With weeks of diligent, old-fashioned reporting, David Fahrenthold of the Washington Post has been digging through the books of the Donald J. Trump Foundation. He’s discovered that Trump used his fund to buy himself a signed football helmet, that the foundation paid for at least two (2) giant-sized portraits of Donald Trump, and that Trump took more than $250,000 out of the foundation to use for paying personal debts (including an attempt to welch on a golf bet) and political payoffs.
But one of the first things that turned up: The money in Donald Trump’s foundation wasn’t coming from Donald Trump. Trump made no deposits to his foundation after 2008. So why were other people putting money in Trump's cookie jar?

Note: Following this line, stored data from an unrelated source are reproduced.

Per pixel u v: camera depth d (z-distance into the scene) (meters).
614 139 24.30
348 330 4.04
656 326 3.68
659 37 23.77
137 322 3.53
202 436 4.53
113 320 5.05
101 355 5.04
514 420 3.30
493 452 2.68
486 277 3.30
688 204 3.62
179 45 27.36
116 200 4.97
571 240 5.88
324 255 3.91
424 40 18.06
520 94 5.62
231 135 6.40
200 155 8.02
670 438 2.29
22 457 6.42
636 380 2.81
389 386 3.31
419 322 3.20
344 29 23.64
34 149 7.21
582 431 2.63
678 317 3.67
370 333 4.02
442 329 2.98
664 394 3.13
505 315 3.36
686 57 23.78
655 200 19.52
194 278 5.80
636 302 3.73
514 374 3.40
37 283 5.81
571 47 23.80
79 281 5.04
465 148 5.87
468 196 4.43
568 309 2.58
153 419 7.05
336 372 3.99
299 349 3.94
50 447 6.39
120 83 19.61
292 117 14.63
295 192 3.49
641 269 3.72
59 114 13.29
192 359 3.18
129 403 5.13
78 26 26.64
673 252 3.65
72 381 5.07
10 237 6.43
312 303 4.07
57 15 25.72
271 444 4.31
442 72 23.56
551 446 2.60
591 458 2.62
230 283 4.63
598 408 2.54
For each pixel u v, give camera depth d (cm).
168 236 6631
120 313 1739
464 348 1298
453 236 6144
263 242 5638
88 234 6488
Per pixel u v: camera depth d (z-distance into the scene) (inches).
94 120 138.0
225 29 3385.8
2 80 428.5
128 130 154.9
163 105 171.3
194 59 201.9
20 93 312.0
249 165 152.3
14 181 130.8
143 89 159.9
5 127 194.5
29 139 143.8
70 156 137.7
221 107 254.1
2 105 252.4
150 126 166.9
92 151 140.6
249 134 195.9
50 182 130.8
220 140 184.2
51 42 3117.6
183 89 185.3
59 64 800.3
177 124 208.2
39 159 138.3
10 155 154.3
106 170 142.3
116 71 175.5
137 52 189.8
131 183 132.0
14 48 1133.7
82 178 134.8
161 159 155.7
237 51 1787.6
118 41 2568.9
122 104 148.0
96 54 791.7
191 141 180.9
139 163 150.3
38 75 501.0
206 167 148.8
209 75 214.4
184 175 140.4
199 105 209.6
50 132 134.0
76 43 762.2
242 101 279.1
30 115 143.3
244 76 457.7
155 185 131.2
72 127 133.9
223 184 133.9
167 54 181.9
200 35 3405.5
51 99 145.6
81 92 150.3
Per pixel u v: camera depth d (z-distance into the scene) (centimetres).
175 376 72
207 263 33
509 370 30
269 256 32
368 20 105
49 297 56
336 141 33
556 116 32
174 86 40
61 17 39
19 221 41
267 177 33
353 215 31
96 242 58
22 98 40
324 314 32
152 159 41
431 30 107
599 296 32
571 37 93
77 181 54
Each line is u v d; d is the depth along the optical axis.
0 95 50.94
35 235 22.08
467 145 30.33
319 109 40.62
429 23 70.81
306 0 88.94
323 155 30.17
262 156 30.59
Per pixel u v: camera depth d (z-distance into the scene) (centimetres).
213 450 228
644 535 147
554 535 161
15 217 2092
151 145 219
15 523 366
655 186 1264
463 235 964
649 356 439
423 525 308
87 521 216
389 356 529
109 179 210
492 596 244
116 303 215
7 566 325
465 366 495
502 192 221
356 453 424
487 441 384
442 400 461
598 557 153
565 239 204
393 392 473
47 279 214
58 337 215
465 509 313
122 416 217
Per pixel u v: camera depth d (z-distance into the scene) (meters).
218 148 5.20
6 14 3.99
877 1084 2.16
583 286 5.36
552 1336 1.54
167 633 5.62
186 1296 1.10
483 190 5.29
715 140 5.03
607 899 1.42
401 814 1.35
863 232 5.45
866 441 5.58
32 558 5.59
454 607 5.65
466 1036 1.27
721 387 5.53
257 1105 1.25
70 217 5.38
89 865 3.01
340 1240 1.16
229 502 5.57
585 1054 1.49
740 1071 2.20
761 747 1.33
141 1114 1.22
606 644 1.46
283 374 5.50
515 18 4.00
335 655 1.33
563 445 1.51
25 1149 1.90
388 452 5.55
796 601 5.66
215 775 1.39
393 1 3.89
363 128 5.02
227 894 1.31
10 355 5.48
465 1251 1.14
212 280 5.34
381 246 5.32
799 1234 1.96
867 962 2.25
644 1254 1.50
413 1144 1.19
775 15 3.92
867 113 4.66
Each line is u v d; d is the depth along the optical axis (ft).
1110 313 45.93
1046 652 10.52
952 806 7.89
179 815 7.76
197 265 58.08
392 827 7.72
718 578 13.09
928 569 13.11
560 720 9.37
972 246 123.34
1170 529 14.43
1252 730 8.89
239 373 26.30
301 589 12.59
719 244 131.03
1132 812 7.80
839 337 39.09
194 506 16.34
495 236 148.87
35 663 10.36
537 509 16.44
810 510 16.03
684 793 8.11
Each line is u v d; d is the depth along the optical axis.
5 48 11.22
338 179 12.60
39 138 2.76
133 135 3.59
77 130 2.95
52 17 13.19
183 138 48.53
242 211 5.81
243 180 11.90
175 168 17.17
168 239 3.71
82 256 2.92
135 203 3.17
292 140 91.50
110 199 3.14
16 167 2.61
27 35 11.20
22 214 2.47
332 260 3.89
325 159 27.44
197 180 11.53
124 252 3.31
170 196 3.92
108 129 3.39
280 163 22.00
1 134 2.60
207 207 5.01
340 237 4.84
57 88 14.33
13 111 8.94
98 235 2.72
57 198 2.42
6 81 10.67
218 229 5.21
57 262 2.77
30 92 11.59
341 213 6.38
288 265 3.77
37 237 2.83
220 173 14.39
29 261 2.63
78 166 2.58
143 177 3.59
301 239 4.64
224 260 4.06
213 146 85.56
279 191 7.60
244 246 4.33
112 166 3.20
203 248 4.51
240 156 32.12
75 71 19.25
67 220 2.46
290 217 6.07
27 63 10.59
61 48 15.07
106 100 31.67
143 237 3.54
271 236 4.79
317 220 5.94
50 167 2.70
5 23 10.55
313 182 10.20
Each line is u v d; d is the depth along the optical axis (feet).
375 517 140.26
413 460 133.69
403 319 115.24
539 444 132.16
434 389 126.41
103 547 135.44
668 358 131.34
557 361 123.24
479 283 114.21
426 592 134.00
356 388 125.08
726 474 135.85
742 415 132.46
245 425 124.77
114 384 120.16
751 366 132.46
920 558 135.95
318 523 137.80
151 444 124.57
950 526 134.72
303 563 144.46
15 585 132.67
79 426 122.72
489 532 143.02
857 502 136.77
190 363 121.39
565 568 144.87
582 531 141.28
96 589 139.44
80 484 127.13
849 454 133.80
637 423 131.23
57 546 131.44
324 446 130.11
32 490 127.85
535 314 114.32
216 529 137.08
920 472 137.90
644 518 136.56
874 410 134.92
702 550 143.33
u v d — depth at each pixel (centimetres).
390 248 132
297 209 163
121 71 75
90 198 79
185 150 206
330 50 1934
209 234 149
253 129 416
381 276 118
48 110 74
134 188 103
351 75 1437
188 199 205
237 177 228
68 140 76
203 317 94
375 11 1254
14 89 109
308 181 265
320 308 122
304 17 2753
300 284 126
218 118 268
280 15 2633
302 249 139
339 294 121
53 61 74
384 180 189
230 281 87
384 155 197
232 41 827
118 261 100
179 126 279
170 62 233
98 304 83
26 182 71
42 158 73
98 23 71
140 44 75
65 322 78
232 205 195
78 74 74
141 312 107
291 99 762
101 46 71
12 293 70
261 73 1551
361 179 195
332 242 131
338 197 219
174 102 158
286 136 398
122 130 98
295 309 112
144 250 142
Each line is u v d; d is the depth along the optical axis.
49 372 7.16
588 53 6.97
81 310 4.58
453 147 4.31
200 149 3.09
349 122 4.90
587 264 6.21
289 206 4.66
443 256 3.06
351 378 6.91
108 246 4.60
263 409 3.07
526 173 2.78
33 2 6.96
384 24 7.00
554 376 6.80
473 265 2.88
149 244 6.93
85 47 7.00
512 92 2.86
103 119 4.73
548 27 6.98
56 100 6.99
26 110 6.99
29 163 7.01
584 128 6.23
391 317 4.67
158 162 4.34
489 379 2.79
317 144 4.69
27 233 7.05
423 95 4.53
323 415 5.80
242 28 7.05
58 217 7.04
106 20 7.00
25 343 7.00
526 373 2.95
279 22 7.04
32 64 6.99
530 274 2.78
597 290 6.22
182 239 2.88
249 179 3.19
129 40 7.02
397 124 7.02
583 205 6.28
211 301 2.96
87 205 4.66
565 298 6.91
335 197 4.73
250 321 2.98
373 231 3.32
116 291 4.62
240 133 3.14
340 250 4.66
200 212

Donald Trump’s charitable foundation has received approximately $2.3 million from companies that owed money to Trump or one of his businesses but were instructed to pay Trump’s tax-exempt foundation instead, according to people familiar with the transactions.
But why would Trump direct funds that were supposed to go to his company into his foundation instead? Does it mean that Trump really was making donations after all? There’s another possibility.
Did Trump, in fact, pay income tax in the cases where he directed his own fees to the Trump Foundation?
That’s … a really interesting question.
Donald Trump has already had to pay a fine for the $25,000 pay-for-play check he cut for Florida AG Pam Bondi. But Trump hasn’t yet paid a penalty for the $100,000 he spent attacking New York AG Eric Schneiderman, or the violations of self-dealing rules in using foundation funds to pay his own bills.
Donald Trump has violated the law multiple times by misusing his foundation. Did he also use the foundation to take in payments without paying taxes? We can’t know until we see his taxes.